Les maraîchers genevois sont-ils pressés comme des citrons?

Rédigé par
Adélita Genoud
Genève

Terroir • Les maraîchers genevois sont-ils moins bien lotis que leurs voisins  d’outre-Versoix et d’outre-Sarine? Sans doute. Proximité des exploitations avec l’habitat urbain et règlements cantonaux pèsent sur les coûts de production. Les fruits et légumes du terroir ont plus de peine à se frayer un passage jusque dans le panier des consommateurs que ceux en provenance des autres cantons suisses.
Rencontre avec Xavier Patry, directeur général de l’Union maraîchère genevoise (UMG) et président de l’Office de la promotion des produits agricoles de Genève.

GHI: l’an prochain, vous ne pourrez sans doute plus engager d’étudiants pendant la période estivale. Qu’est-ce qui a changé? 
Xavier Patry: En 2020, le salaire minimum a été introduit. Les entreprises agricoles en sont exemptées ou bénéficient d’ajustements pour leurs saisonniers mais ce n’est pas notre cas. Si nous sommes considérés comme relevant du secteur agricole sur divers points, comme l’accès aux crédits d’investissement ou notre implantation en zone agricole précisément, notre statut diffère toutefois s’agissant des conditions salariales de notre personnel. L’Office cantonal de l’inspection et des relations du travail (OCIRT) nous contraint à appliquer le salaire minimum sur l’ensemble de nos employés, y compris les étudiants qui ne travaillent qu’un mois durant l’été. Notre volonté n’est en aucun cas d’exploiter du personnel de passage mais de pas créer de distorsion entre nos salariés fixes ayant de l’expérience et un rendement plus important que des jeunes, même motivés, qui ne viennent que pour une courte période. Alors, l’été prochain, si les discussions en cours auprès des autorités compétentes, restent lettre morte, nous n’engagerons pas d’étudiants. Nous le regrettons car chaque année, nous recevons des centaines de candidatures. Pour ces jeunes gens, c’était pourtant l’occasion de se familiariser avec le marché de l’emploi et pour nous cela nous permettait d’octroyer des congés durant juillet et août à nos titulaires.

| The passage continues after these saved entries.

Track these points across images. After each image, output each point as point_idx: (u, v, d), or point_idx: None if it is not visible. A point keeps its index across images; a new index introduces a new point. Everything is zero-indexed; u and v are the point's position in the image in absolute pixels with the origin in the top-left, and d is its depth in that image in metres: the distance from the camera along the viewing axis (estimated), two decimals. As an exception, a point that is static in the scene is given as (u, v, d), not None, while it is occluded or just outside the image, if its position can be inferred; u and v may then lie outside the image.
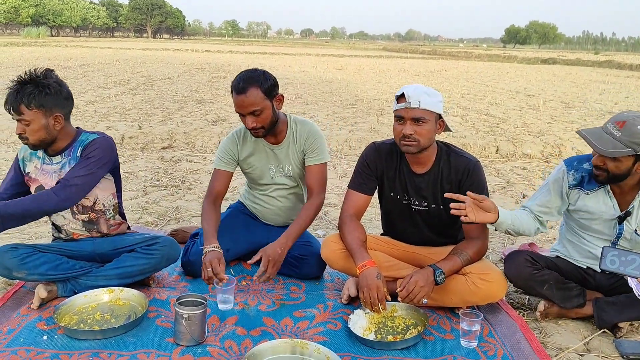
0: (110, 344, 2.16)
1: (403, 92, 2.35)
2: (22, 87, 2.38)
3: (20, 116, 2.39)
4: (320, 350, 2.09)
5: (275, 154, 2.85)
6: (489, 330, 2.38)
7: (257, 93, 2.58)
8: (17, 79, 2.41)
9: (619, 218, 2.40)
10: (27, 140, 2.44)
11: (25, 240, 3.35)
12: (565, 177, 2.49)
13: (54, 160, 2.55)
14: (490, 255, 3.36)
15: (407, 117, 2.35)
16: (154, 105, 9.43)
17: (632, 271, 2.10)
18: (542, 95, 13.72)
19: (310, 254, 2.83)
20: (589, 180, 2.44)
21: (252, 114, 2.60)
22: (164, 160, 5.70)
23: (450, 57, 39.57)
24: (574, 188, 2.48)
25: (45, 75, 2.43)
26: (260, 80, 2.59)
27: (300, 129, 2.84)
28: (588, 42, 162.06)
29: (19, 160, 2.60)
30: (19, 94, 2.36)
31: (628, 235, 2.42)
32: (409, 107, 2.33)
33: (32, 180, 2.58)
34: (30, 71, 2.43)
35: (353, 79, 17.06)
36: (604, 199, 2.42)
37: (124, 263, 2.55)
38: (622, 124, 2.22)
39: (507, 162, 6.28)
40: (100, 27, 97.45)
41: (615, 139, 2.22)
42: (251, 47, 47.55)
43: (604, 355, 2.28)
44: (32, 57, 21.27)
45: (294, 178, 2.90)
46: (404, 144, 2.40)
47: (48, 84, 2.41)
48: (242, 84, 2.57)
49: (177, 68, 18.76)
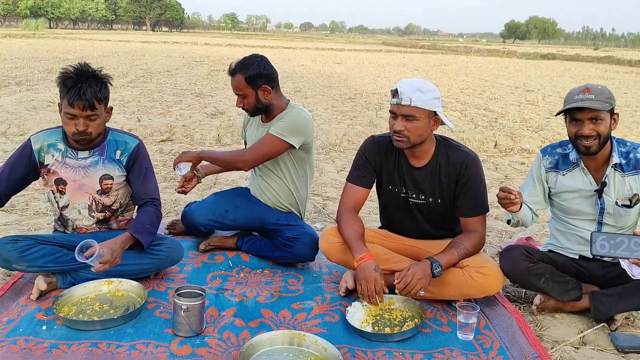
0: (109, 335, 2.18)
1: (396, 88, 2.36)
2: (89, 82, 2.35)
3: (93, 111, 2.38)
4: (317, 341, 2.11)
5: (262, 131, 2.97)
6: (485, 323, 2.40)
7: (240, 79, 2.82)
8: (76, 73, 2.36)
9: (597, 192, 2.46)
10: (89, 135, 2.42)
11: (25, 231, 3.35)
12: (541, 163, 2.60)
13: (80, 154, 2.53)
14: (487, 249, 3.37)
15: (398, 113, 2.37)
16: (153, 98, 9.42)
17: (623, 252, 2.15)
18: (541, 90, 13.72)
19: (303, 234, 2.88)
20: (563, 162, 2.55)
21: (238, 96, 2.87)
22: (162, 152, 5.70)
23: (449, 52, 39.51)
24: (550, 171, 2.58)
25: (98, 69, 2.46)
26: (247, 68, 2.81)
27: (288, 111, 2.93)
28: (588, 37, 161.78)
29: (34, 151, 2.52)
30: (91, 89, 2.34)
31: (610, 209, 2.47)
32: (400, 103, 2.34)
33: (50, 172, 2.53)
34: (82, 65, 2.41)
35: (352, 73, 17.03)
36: (580, 176, 2.51)
37: (128, 261, 2.53)
38: (587, 90, 2.35)
39: (505, 156, 6.29)
40: (99, 19, 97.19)
41: (594, 100, 2.32)
42: (250, 41, 47.41)
43: (600, 348, 2.30)
44: (31, 49, 21.20)
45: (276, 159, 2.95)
46: (395, 139, 2.42)
47: (106, 77, 2.45)
48: (234, 66, 2.84)
49: (176, 61, 18.72)
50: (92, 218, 2.62)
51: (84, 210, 2.60)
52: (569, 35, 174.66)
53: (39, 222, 3.55)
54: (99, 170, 2.54)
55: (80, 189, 2.56)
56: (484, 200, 2.52)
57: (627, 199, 2.45)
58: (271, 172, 3.00)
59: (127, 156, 2.58)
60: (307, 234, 2.88)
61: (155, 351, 2.09)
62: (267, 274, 2.85)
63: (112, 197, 2.62)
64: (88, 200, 2.58)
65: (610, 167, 2.44)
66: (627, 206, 2.45)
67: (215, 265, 2.91)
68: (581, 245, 2.56)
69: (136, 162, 2.60)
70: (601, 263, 2.55)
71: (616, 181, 2.45)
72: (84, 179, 2.54)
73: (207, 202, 3.06)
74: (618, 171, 2.45)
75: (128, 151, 2.59)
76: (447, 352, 2.17)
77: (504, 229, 3.80)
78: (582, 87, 2.38)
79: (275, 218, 2.98)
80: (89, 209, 2.60)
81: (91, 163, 2.54)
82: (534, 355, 2.13)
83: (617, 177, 2.45)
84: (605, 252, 2.17)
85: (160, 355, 2.07)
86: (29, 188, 4.16)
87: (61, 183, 2.54)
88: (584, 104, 2.32)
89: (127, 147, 2.59)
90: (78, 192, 2.56)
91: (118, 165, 2.57)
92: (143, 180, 2.62)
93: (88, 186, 2.56)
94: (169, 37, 50.92)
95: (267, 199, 3.05)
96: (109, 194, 2.60)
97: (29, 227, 3.46)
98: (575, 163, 2.51)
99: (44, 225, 3.48)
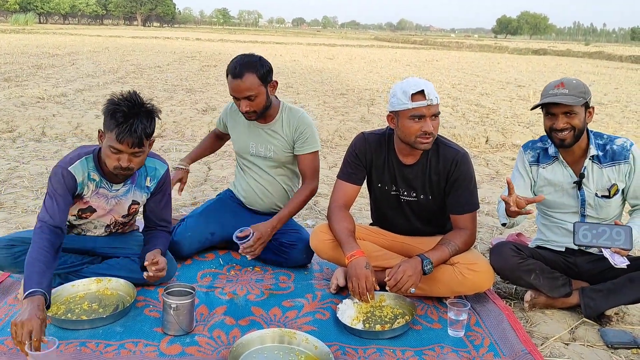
0: (98, 334, 2.16)
1: (422, 89, 2.31)
2: (140, 118, 2.21)
3: (141, 148, 2.26)
4: (308, 339, 2.10)
5: (258, 132, 2.89)
6: (476, 320, 2.40)
7: (253, 78, 2.63)
8: (127, 106, 2.20)
9: (577, 184, 2.51)
10: (130, 171, 2.30)
11: (12, 230, 3.32)
12: (524, 157, 2.66)
13: (114, 187, 2.44)
14: (478, 246, 3.37)
15: (428, 114, 2.34)
16: (144, 94, 9.30)
17: (605, 242, 2.24)
18: (532, 85, 13.77)
19: (298, 240, 2.84)
20: (544, 156, 2.61)
21: (247, 98, 2.66)
22: (153, 149, 5.65)
23: (441, 47, 39.57)
24: (533, 165, 2.63)
25: (143, 100, 2.30)
26: (257, 66, 2.65)
27: (291, 116, 2.86)
28: (579, 33, 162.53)
29: (78, 184, 2.33)
30: (142, 125, 2.21)
31: (591, 201, 2.51)
32: (432, 104, 2.33)
33: (82, 201, 2.42)
34: (133, 96, 2.26)
35: (344, 68, 17.01)
36: (559, 169, 2.56)
37: (118, 272, 2.51)
38: (562, 84, 2.41)
39: (496, 152, 6.30)
40: (90, 14, 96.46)
41: (568, 95, 2.38)
42: (242, 36, 47.26)
43: (589, 344, 2.31)
44: (20, 44, 21.01)
45: (274, 161, 2.92)
46: (423, 142, 2.38)
47: (156, 111, 2.32)
48: (239, 68, 2.62)
49: (167, 57, 18.61)
50: (106, 232, 2.61)
51: (101, 227, 2.57)
52: (560, 30, 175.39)
53: (28, 219, 3.51)
54: (129, 198, 2.50)
55: (108, 214, 2.52)
56: (474, 197, 2.52)
57: (605, 189, 2.49)
58: (270, 177, 2.95)
59: (155, 183, 2.52)
60: (303, 241, 2.83)
61: (145, 350, 2.07)
62: (258, 271, 2.84)
63: (131, 216, 2.61)
64: (109, 221, 2.56)
65: (587, 159, 2.49)
66: (607, 197, 2.49)
67: (206, 263, 2.89)
68: (566, 238, 2.58)
69: (161, 188, 2.55)
70: (588, 257, 2.57)
71: (594, 173, 2.50)
72: (115, 207, 2.50)
73: (189, 227, 2.89)
74: (596, 163, 2.49)
75: (157, 178, 2.52)
76: (438, 349, 2.17)
77: (495, 225, 3.81)
78: (557, 81, 2.44)
79: None
80: (106, 227, 2.58)
81: (123, 192, 2.48)
82: (524, 351, 2.13)
83: (595, 169, 2.50)
84: (588, 241, 2.26)
85: (150, 354, 2.05)
86: (18, 185, 4.15)
87: (88, 211, 2.46)
88: (556, 99, 2.38)
89: (157, 173, 2.52)
90: (103, 216, 2.52)
91: (145, 192, 2.53)
92: (164, 206, 2.59)
93: (116, 211, 2.52)
94: (160, 32, 50.60)
95: (261, 203, 3.00)
96: (132, 215, 2.60)
97: (17, 224, 3.42)
98: (554, 157, 2.56)
99: (33, 223, 3.44)
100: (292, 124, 2.85)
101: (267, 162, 2.93)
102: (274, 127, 2.87)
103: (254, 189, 2.99)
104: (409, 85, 2.34)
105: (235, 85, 2.64)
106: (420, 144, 2.39)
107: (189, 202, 3.99)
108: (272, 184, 2.97)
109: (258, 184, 2.98)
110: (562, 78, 2.46)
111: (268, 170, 2.94)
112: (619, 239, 2.23)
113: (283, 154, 2.90)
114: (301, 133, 2.84)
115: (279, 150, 2.88)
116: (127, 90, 2.32)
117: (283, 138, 2.87)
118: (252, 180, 2.99)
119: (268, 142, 2.89)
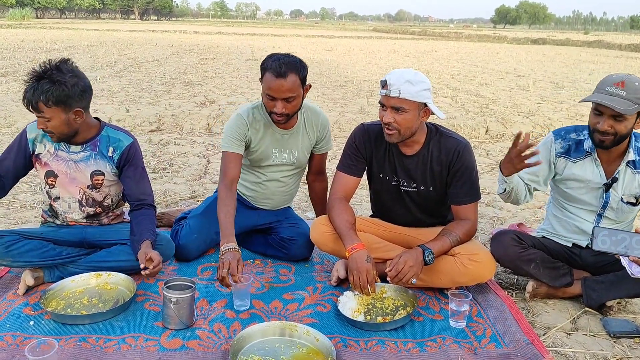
0: (98, 329, 2.15)
1: (386, 79, 2.31)
2: (39, 84, 2.26)
3: (40, 113, 2.32)
4: (309, 332, 2.09)
5: (282, 138, 2.78)
6: (477, 311, 2.39)
7: (295, 80, 2.51)
8: (32, 74, 2.30)
9: (605, 186, 2.42)
10: (52, 134, 2.38)
11: (11, 225, 3.31)
12: (553, 146, 2.53)
13: (72, 149, 2.49)
14: (479, 236, 3.36)
15: (387, 104, 2.33)
16: (142, 87, 9.31)
17: (623, 249, 2.13)
18: (531, 75, 13.72)
19: (298, 235, 2.83)
20: (576, 149, 2.48)
21: (285, 99, 2.52)
22: (151, 143, 5.64)
23: (440, 38, 39.43)
24: (560, 156, 2.51)
25: (60, 69, 2.30)
26: (299, 68, 2.54)
27: (314, 118, 2.83)
28: (578, 22, 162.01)
29: (28, 140, 2.48)
30: (36, 92, 2.26)
31: (614, 204, 2.44)
32: (389, 95, 2.30)
33: (42, 163, 2.50)
34: (45, 64, 2.31)
35: (343, 60, 16.95)
36: (590, 167, 2.45)
37: (117, 257, 2.51)
38: (622, 83, 2.23)
39: (496, 142, 6.28)
40: (87, 8, 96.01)
41: (624, 98, 2.22)
42: (240, 29, 47.06)
43: (592, 333, 2.30)
44: (17, 39, 20.92)
45: (296, 164, 2.87)
46: (385, 132, 2.39)
47: (64, 80, 2.29)
48: (284, 68, 2.48)
49: (164, 50, 18.54)
50: (82, 212, 2.59)
51: (74, 204, 2.57)
52: (559, 20, 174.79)
53: (26, 215, 3.50)
54: (90, 165, 2.50)
55: (71, 183, 2.52)
56: (476, 188, 2.50)
57: (633, 196, 2.42)
58: (285, 179, 2.89)
59: (119, 154, 2.53)
60: (303, 235, 2.81)
61: (145, 345, 2.06)
62: (259, 264, 2.83)
63: (102, 193, 2.58)
64: (78, 194, 2.55)
65: (624, 163, 2.40)
66: (632, 204, 2.43)
67: (206, 258, 2.87)
68: (576, 234, 2.55)
69: (130, 161, 2.54)
70: (593, 251, 2.53)
71: (626, 177, 2.41)
72: (75, 172, 2.50)
73: (194, 230, 2.81)
74: (630, 167, 2.40)
75: (120, 149, 2.53)
76: (440, 340, 2.16)
77: (496, 215, 3.80)
78: (619, 77, 2.25)
79: (267, 219, 2.94)
80: (79, 203, 2.57)
81: (83, 158, 2.49)
82: (526, 341, 2.12)
83: (627, 174, 2.41)
84: (606, 248, 2.14)
85: (150, 348, 2.04)
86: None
87: (51, 175, 2.50)
88: (606, 101, 2.22)
89: (120, 144, 2.53)
90: (69, 185, 2.52)
91: (109, 162, 2.53)
92: (139, 180, 2.57)
93: (79, 180, 2.52)
94: (158, 25, 50.44)
95: (269, 203, 2.95)
96: (99, 189, 2.56)
97: (16, 220, 3.41)
98: (588, 152, 2.45)
99: (32, 218, 3.43)
100: (317, 125, 2.83)
101: (286, 167, 2.86)
102: (297, 131, 2.79)
103: (264, 190, 2.91)
104: (386, 75, 2.35)
105: (277, 85, 2.48)
106: (385, 134, 2.39)
107: (188, 196, 3.98)
108: (285, 185, 2.92)
109: (270, 186, 2.90)
110: (627, 75, 2.26)
111: (284, 174, 2.88)
112: (639, 247, 2.11)
113: (304, 156, 2.87)
114: (324, 135, 2.87)
115: (301, 153, 2.84)
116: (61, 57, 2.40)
117: (307, 139, 2.83)
118: (263, 184, 2.90)
119: (291, 148, 2.80)
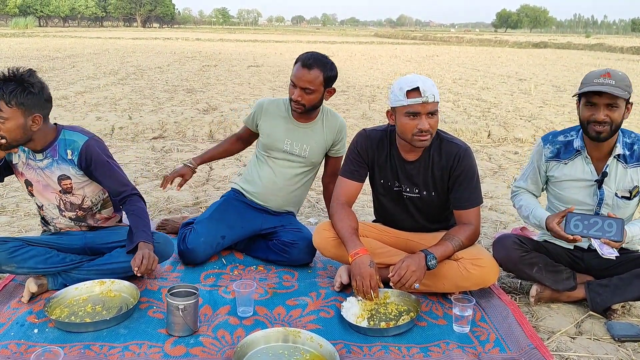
0: (102, 336, 2.15)
1: (417, 86, 2.29)
2: (4, 84, 2.28)
3: None
4: (313, 338, 2.09)
5: (297, 131, 2.91)
6: (481, 315, 2.39)
7: (318, 75, 2.72)
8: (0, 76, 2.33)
9: (597, 182, 2.44)
10: (2, 138, 2.32)
11: (15, 233, 3.32)
12: (542, 151, 2.57)
13: (37, 157, 2.50)
14: (482, 241, 3.36)
15: (423, 111, 2.31)
16: (144, 95, 9.35)
17: (596, 233, 2.25)
18: (533, 79, 13.72)
19: (300, 238, 2.84)
20: (565, 150, 2.52)
21: (304, 89, 2.72)
22: (154, 150, 5.66)
23: (441, 42, 39.46)
24: (551, 160, 2.55)
25: (28, 75, 2.35)
26: (327, 67, 2.75)
27: (333, 120, 2.95)
28: (579, 25, 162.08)
29: None
30: (0, 90, 2.28)
31: (610, 201, 2.45)
32: (427, 101, 2.29)
33: (19, 173, 2.55)
34: (13, 69, 2.34)
35: (344, 65, 16.96)
36: (581, 165, 2.48)
37: (118, 259, 2.52)
38: (608, 74, 2.30)
39: (498, 146, 6.28)
40: (89, 16, 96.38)
41: (614, 86, 2.27)
42: (242, 35, 47.22)
43: (596, 337, 2.29)
44: (21, 47, 21.02)
45: (307, 160, 2.93)
46: (420, 139, 2.36)
47: (32, 83, 2.32)
48: (312, 60, 2.72)
49: (167, 57, 18.59)
50: (64, 217, 2.61)
51: (55, 210, 2.59)
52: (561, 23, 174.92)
53: (30, 223, 3.51)
54: (54, 171, 2.51)
55: (46, 190, 2.55)
56: (477, 192, 2.50)
57: (627, 190, 2.43)
58: (293, 175, 2.95)
59: (77, 155, 2.50)
60: (304, 239, 2.82)
61: (149, 352, 2.06)
62: (262, 270, 2.83)
63: (78, 195, 2.58)
64: (55, 200, 2.57)
65: (612, 158, 2.41)
66: (627, 198, 2.44)
67: (209, 265, 2.87)
68: None
69: (91, 159, 2.50)
70: (596, 253, 2.53)
71: (618, 172, 2.43)
72: (46, 179, 2.52)
73: (201, 233, 2.82)
74: (621, 162, 2.42)
75: (77, 149, 2.50)
76: (444, 345, 2.16)
77: (499, 219, 3.79)
78: (603, 71, 2.33)
79: (271, 223, 2.95)
80: (58, 209, 2.59)
81: (47, 165, 2.50)
82: (531, 346, 2.12)
83: (619, 168, 2.42)
84: (579, 231, 2.26)
85: (154, 355, 2.04)
86: (20, 189, 4.14)
87: (29, 185, 2.55)
88: (603, 88, 2.27)
89: (76, 145, 2.51)
90: (44, 192, 2.56)
91: (71, 165, 2.51)
92: (110, 175, 2.53)
93: (51, 187, 2.54)
94: (160, 33, 50.59)
95: (274, 200, 2.96)
96: (72, 193, 2.57)
97: (20, 228, 3.42)
98: (577, 151, 2.48)
99: (35, 226, 3.44)
100: (335, 127, 2.95)
101: (297, 161, 2.92)
102: (313, 127, 2.91)
103: (271, 184, 2.94)
104: (406, 82, 2.32)
105: (301, 73, 2.72)
106: (417, 141, 2.37)
107: (191, 202, 3.99)
108: (293, 182, 2.95)
109: (277, 180, 2.94)
110: (607, 69, 2.35)
111: (293, 169, 2.94)
112: (611, 230, 2.22)
113: (317, 155, 2.93)
114: (341, 139, 2.97)
115: (314, 150, 2.91)
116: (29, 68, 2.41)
117: (322, 139, 2.92)
118: (272, 175, 2.94)
119: (305, 142, 2.90)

Ce n’est pas le seul frein à votre activité? 
Non en effet. La configuration de notre canton ville n’aide pas à la mise en place de mesures qui pourraient faire fléchir les coûts de production. Ainsi, il faut savoir que nous sommes le seul canton à irriguer avec de l’eau potable fournie par les Services industriels genevois (SIG). De même pour l’énergie , les solutions individuelles telles que centrale à bois ou biogaz ne sont pas envisageables car l’Etat recherche une mutualisation avec d’autres entreprises. Les projets d’agrivoltaïsme se heurtent eux à l’opposition des riverains. Des discussions et des groupes de travail avec l’Etat et ses différents départements sont en cours mais ces démarches sont inévitablement plus longues et fastidieuses que dans d’autres cantons. Car un exploitant qui veut mener à bien un projet individuel n’est pas entravé par nos contraintes.

Quand les Genevois mangent un fruit ou un légume du cru connaissent-ils les étapes qui les ont acheminés jusqu’à leur assiette? 
Non, pas dans la majorité des cas. Et nous sommes nous, les promoteurs du terroir, fautifs car nous sommes restés trop longtemps en retrait. Nous n’avons pas assez expliqué les processus qui mènent de la graine au légume. De même que nous aurions dû proposer des actions didactiques. Mais depuis quelques années, nous multiplions les événements pour faire œuvre de pédagogie en quelque sorte auprès du public. Agri Fête a désormais remplacé la traditionnelle fête de la tomate qui ne mettait pas assez la production en majesté. Chaque année, 6000 enfants issus de 300 classes du canton viennent découvrir les légumes cultivés près du Musée d’art et d’histoire. Nous sommes également en train de concevoir des petites capsules visuelles didactiques qui expliquent de manière ludique la saisonnalité ou qui corrigent les idées préconçues sur les produits de la terre. Ces outils seront à la disposition du Département de l’instruction publique. Au-delà, nous travaillons main dans la main avec les autres offices de promotion de Suisse pour faire émerger des concepts qui donnent une juste place à l’activité agricole.